_HOW TO COMPLETE THIS TASK_
Report the count of lines containing the word "that" in the entries below, and nothing more.

━━━ RECORD EXTRACTS ━━━

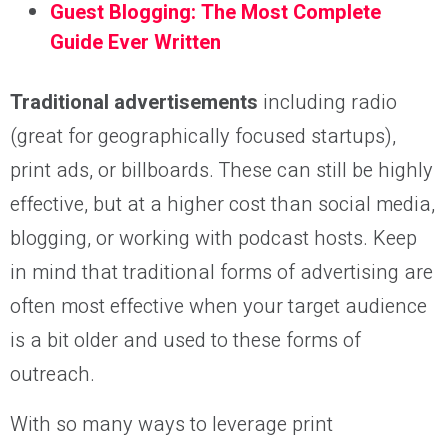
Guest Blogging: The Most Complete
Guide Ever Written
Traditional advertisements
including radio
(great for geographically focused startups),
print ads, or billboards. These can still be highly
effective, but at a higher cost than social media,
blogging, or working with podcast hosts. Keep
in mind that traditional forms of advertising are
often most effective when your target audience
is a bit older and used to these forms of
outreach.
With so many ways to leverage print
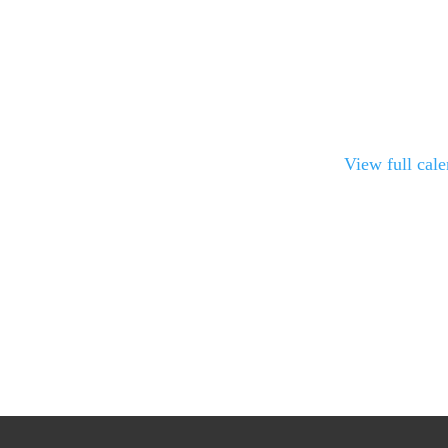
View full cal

━━━
━━━ RECORD EXTRACTS ━━━

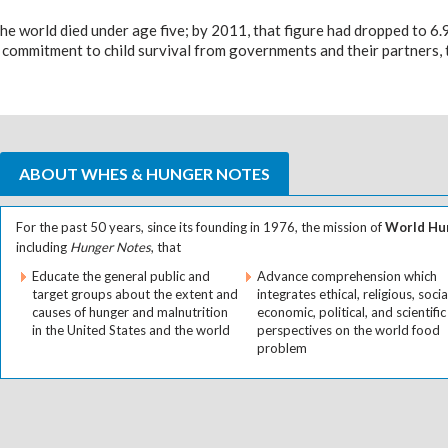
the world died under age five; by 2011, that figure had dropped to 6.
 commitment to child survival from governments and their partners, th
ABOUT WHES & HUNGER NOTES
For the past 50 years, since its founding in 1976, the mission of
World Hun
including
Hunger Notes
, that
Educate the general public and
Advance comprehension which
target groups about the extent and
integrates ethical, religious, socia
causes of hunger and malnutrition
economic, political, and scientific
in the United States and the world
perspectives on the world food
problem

━━━

_TASK ANSWER_
3